Bölgesel Yenilik Sistemleri’nin önemli üstünlüklerini; kültürel davranışlardaki göreceli homojenlik, bölgesel aidiyetin gücü ve ortak hedeflerin paylaşılabilirliği oluşturmaktadır (OECD, 2005). Bölgenin diğer bölgelerle olan etkileşimi de yenilik ölçümünde önemli bir gösterge sunmaktadır. Küresel pazarda sınır ötesi etkileşimlerin ulusal yenilik kapasitesinin ölçülmesinde şu göstergeler tanımlanabilir:
-
Bölgeden başka bölgelere ve yurtdışına yapılan ihracat (girdi/çıktı vb.)
-
Bölgeler arası uzman dolaşımı
-
Dış tedarik ve dış finansman
-
Bölge için önemli olan bölge dışı bilgi ve beceri kaynakları
-
Dışarıdan gelen firmaların inovasyon faaliyeti (bölgenin teknolojik cazibesi)
Türkiye'nin ulusal yenilik sistemi politikalarında yeni dönemde önem taşıyan gereksiminler nelerdir?
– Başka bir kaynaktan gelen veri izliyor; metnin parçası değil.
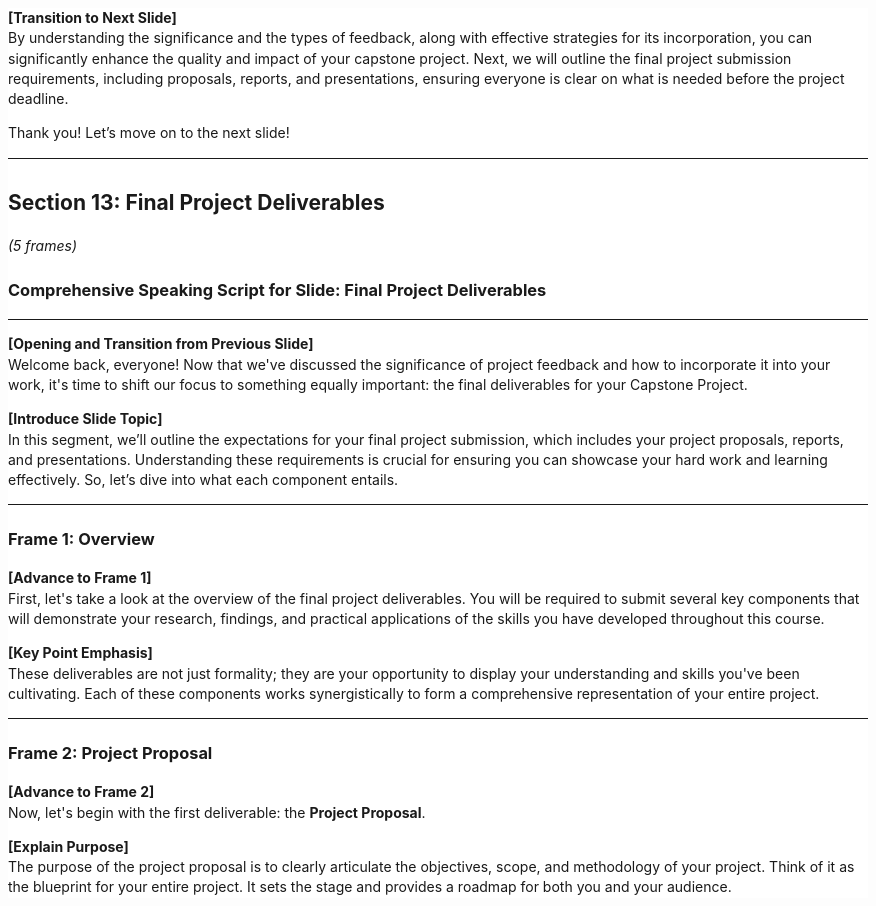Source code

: 
**[Transition to Next Slide]**  
By understanding the significance and the types of feedback, along with effective strategies for its incorporation, you can significantly enhance the quality and impact of your capstone project. Next, we will outline the final project submission requirements, including proposals, reports, and presentations, ensuring everyone is clear on what is needed before the project deadline. 

Thank you! Let’s move on to the next slide!

---

## Section 13: Final Project Deliverables
*(5 frames)*

### Comprehensive Speaking Script for Slide: Final Project Deliverables

---

**[Opening and Transition from Previous Slide]**  
Welcome back, everyone! Now that we've discussed the significance of project feedback and how to incorporate it into your work, it's time to shift our focus to something equally important: the final deliverables for your Capstone Project. 

**[Introduce Slide Topic]**  
In this segment, we’ll outline the expectations for your final project submission, which includes your project proposals, reports, and presentations. Understanding these requirements is crucial for ensuring you can showcase your hard work and learning effectively. So, let’s dive into what each component entails.

---

### Frame 1: Overview

**[Advance to Frame 1]**  
First, let's take a look at the overview of the final project deliverables. You will be required to submit several key components that will demonstrate your research, findings, and practical applications of the skills you have developed throughout this course.

**[Key Point Emphasis]**  
These deliverables are not just formality; they are your opportunity to display your understanding and skills you've been cultivating. Each of these components works synergistically to form a comprehensive representation of your entire project. 

---

### Frame 2: Project Proposal

**[Advance to Frame 2]**  
Now, let's begin with the first deliverable: the **Project Proposal**. 

**[Explain Purpose]**  
The purpose of the project proposal is to clearly articulate the objectives, scope, and methodology of your project. Think of it as the blueprint for your entire project. It sets the stage and provides a roadmap for both you and your audience.
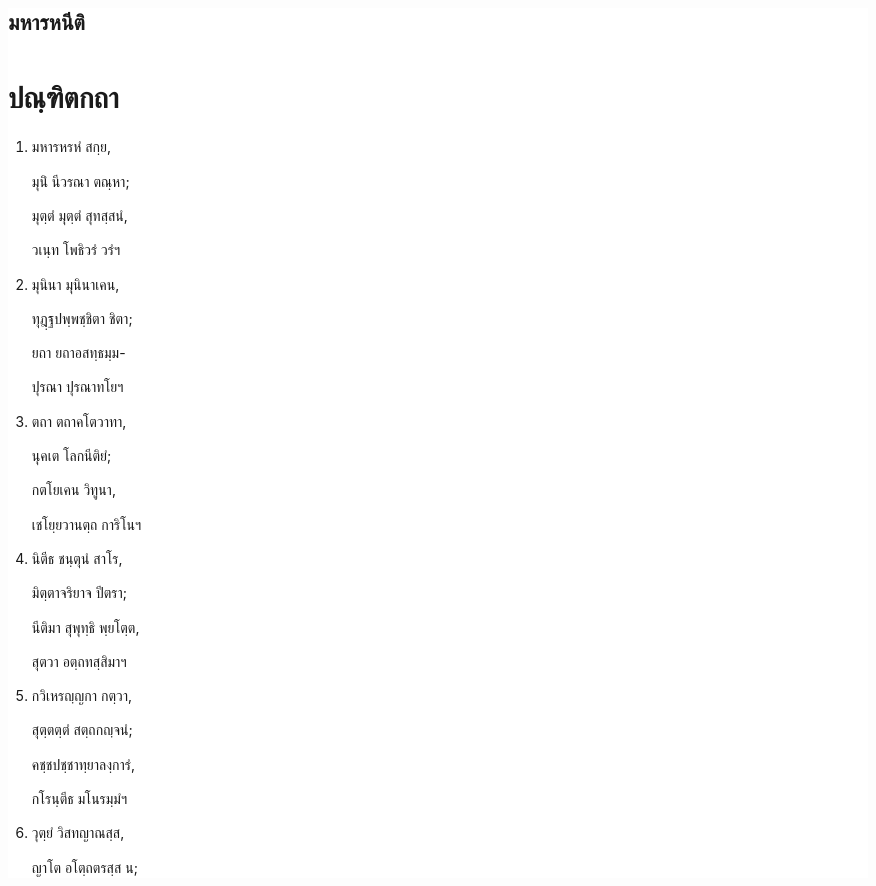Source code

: <h2>มหารหนีติ</h2>
<h1>ปณฺฑิตกถา</h1>
<ol>
<li>
มหารหรหํ  
สกฺย,  
  
มุนิํ นีวรณา ตณฺหา;  
  
มุตฺตํ มุตฺตํ สุทสฺสนํ,  
  
วเนฺท โพธิวรํ วรํฯ  
</li>
  
<li>
มุนินา  
มุนินาเคน,  
  
ทุฎฺฐปพฺพชฺชิตา ชิตา;  
  
ยถา ยถาอสทฺธมฺม-  
  
ปุรณา ปุรณาทโยฯ  
</li>
  
<li>
ตถา ตถาคโตวาทา,  
  
นุคเต โลกนีติยํ;  
  
กตโยเคน วิทูนา,  
  
เชโยฺยวานตฺถ การิโนฯ  
</li>
  
<li>
นิตีธ  
ชนฺตุนํ สาโร,  
  
มิตฺตาจริยาจ ปีตรา;  
  
นีติมา สุพุทฺธิ พฺยโตฺต,  
  
สุตวา อตฺถทสฺสิมาฯ  
</li>
  
<li>
กวิเหรญฺญกา กตฺวา,  
  
สุตฺตตฺตํ สตฺถกญฺจนํ;  
  
คชฺชปชฺชาทฺยาลงฺการํ,  
  
กโรนฺตีธ มโนรมฺมํฯ  
</li>
  
<li>
วุตฺยํ  
วิสทญาณสฺส,  
  
ญาโต อโตฺถตรสฺส น;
BTP-UP 2005-2010 aracılığıyla Ar-Ge ve yenilik kapasitesinin önemli düzeyde geliştirilmesine yönelik yakalanan başarının 2011-2016 döneminde ivmelenerek sürdürülebilirliğinin sağlanması hedeflenmektedir. Bu hedef doğrultusunda, yeni dönemde önem taşıyan gereksiminler arasında (www.tubitak.gov.tr):
- BTY insan kaynaklarının geliştirilmesi
- Araştırma sonuçlarının ticari ürün ve hizmete dönüşümünün teşvik edilmesi
- Çok ortaklı ve çok disiplinli Ar-Ge ve yenilik işbirliği kültürünün yaygınlaştırılması
- KOBİ’lerin yenilik sisteminde daha güçlü aktörler olmalarının teşvik edilmesi
- Araştırma altyapılarının TARAL’ın bilgi üretme gücüne katkısının artırılması
- Ülkemizin çıkarları doğrultusunda uluslararası BTY işbirliğinin etkinleştirilmesi
- bulunmaktadır. Aynı zamanda,
- Ar-Ge ve yenilik kapasitesinin güçlü olduğu alanlarda hedef odaklı yaklaşımlar,
- İvme kazanmamız gereken alanlarda ihtiyaç odaklı yaklaşımlar,
- Çeşitli alanlarda yaratıcılığın destekleneceği tabandan yukarı yaklaşımların hayata geçirilmesi hedeflenmektedir.
Türkiye'de bulunan farklı sanayi yapılaşmaları nelerdir?
Üretim faaliyetinde bulunan işletmelerin konumlandırması ile ilgili yerleşim planlaması ve yapılaşma yöntemleri farklılık arz etmektedir. Bir ülkede ya da bölgede birden çok sanayi yapılaşmasıolabilmektedir. İşletmelerin ölçeğine göre ya da ilgili sektörün üretim yöntemine göre bu sanayi yapılaşması farklı şekilde örgütlenebilmektedir. Bu sanayi yapılaşmaları, ülkelerin iş yapma modelini yansıtmaktadır.
Türkiye’de sanayinin yerleşimi ve organizasyonu açısından çeşitli formal yapılaşmalar mevcuttur. Türkiye’de bu yapılaşmalar arasında en köklü olanı organize sanayi bölgeleridir. Genelde geleneksel sanayi üretimlerin gerçekleştiği sanayi bölgelerinin dışında teknoloji tabanlı üretim faaliyetlerinin konumlandırılması için kurulan Teknoloji Geliştirme Bölgeleri, özellikle üniversite-sanayi etkileşimi için önemli bir imkan sunmaktadır. Ayrıca, çeşitli vergisel teşvikler sunan tamamıyla ihracata odaklı Serbest Bölgeler ve doğrudan yabancı yatırımlara özel alan olarak Endüstri Bölgeleri diğer sanayi yapılaşmalarıdır.